(309) Jetzt kommt wieder diese Verrückte, Emil.

von Alain Fux

„Jetzt kommt wieder diese Verrückte, Emil.“ Frau Leuschner zog sich etwas hinter die Gardinen zurück. Eine Frau in weißer Bluse und dunklem Rock kam den Bürgersteig entlang. In der Hand hielt sie ein Schild, auf dem geschrieben stand: ‚Nur Katholiken kommen in den Himmel‘. Alle Lettern waren in rot, nur ‚Katholiken‘ und ‚Himmel‘ waren in hellblau. Frau Leuschner wurde um ein paar Töne bleicher, denn sie war Protestantin.

„Was will diese Frau, Emil? Ob sie glücklich wird, wenn sie mit diesem Schild so durch die Straßen geht?“ Frau Leuschner schüttelte den Kopf. „Man fragt sich wirklich, Emil, was sie sich im besten Fall davon erhofft? Will sie, erschlagen auf der Straße, zur Märtyrerin werden? Was meinst du, Emil?“ Der Hund sah sie mit Unterbiss und wässrigen Augen an.

„Der Mann, der ihr folgt, sieht aus, als ob er lieber etwas ganz anderes mit ihr machen wollte. Schau dir das mal an, Emil. Gleich fangen seine Lefzen an zu triefen.“

Egon Spengler folgte Elli Handschuh seit fast hundert Metern und er war erregt. Als ihm die Frau mit dem Schild entgegengekommen war, hatte er einen Augenblick das Gefühl gehabt, als ob alle Nervenzellen in seinem Hirn gleichzeitig feuerten. Er hatte seine Richtung gewechselt und war ihr gefolgt, um herauszufinden, was diesen Effekt bei ihm ausgelöst hatte.
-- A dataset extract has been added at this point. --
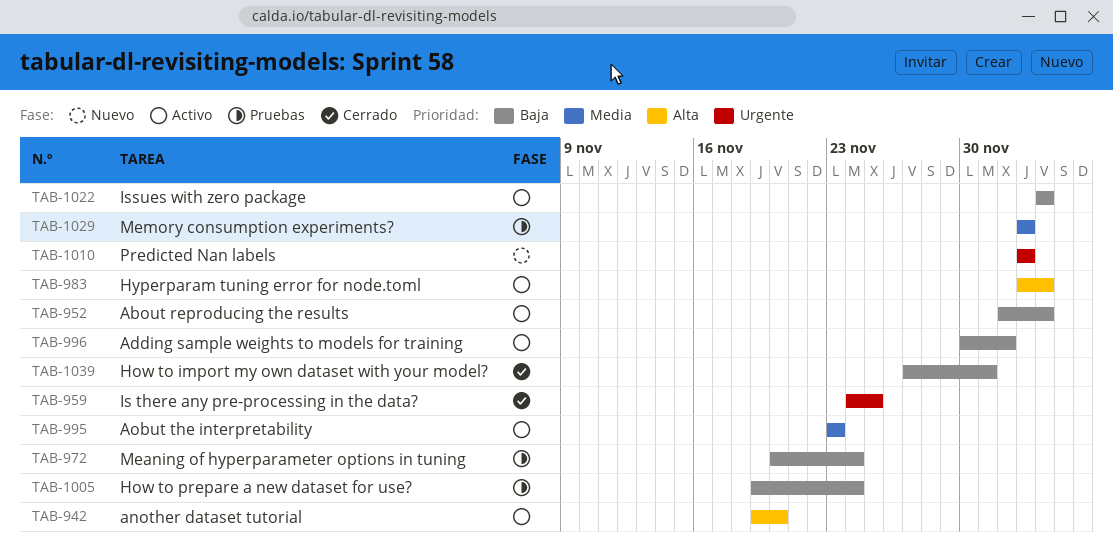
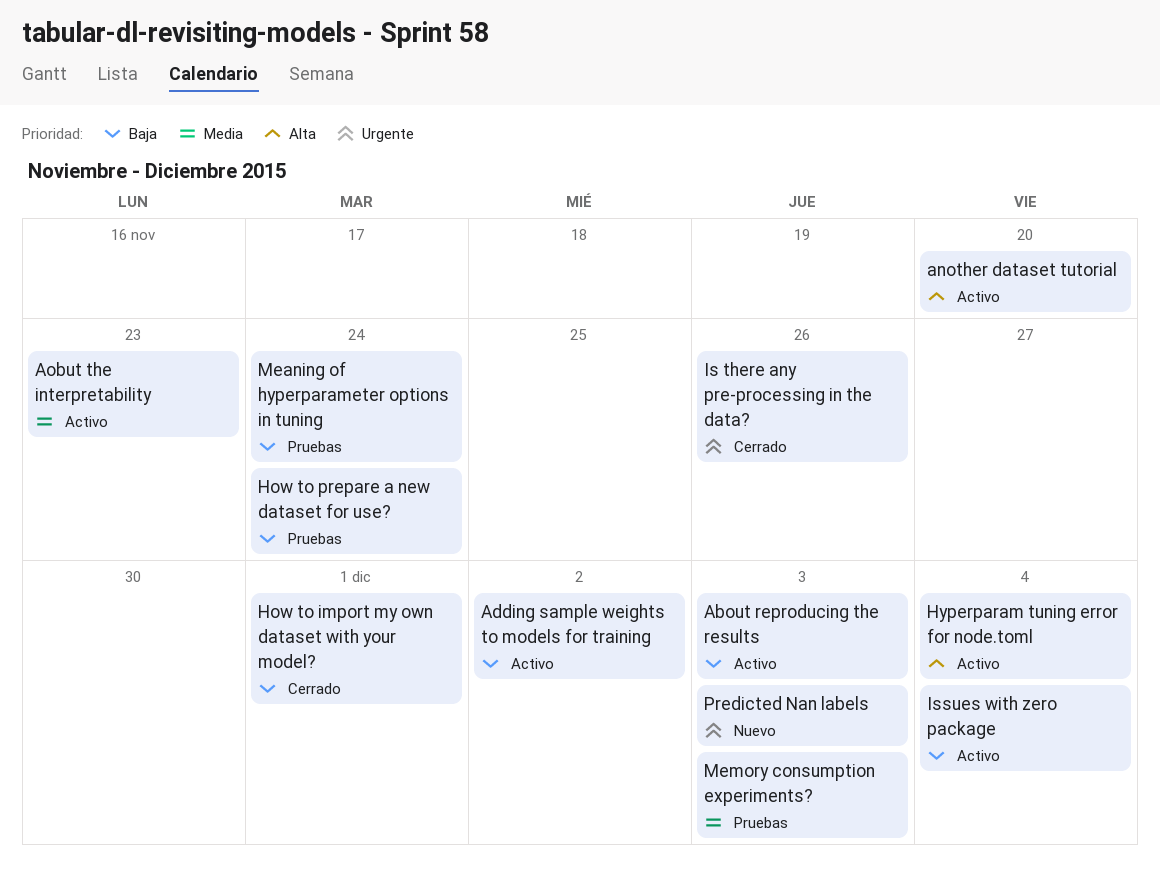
About reproducing the results, due: Dec 4 -> Dec 3
Is there any pre-processing in the data?, due: Nov 25 -> Nov 26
War es die Strenge ihrer Bekleidung? War es die Kombination mit Religion und vor allem Himmel, Hölle implizierend, die sein Interesse aufs Äußerste geweckt hatte? Fühlte er sich als Atheist der Willkür dieser Frau ausgeliefert, die ihn in die Hölle verstoßen konnte? War es ihr entschlossener Gang, als ob sie eine Mission hatte, der sie unerbittlich folgen würde? Vielleicht sogar mit Hilfe des Schildes, das man bestimmt als Waffe einsetzen konnte? Oder war es die Hässlichkeit ihres Gesichts, die auf ihn einen aphrodisischen Einfluss hatte? Während er ihren Schritten folgte, erinnerte sich Spengler an einen Abend vor vielen Jahren.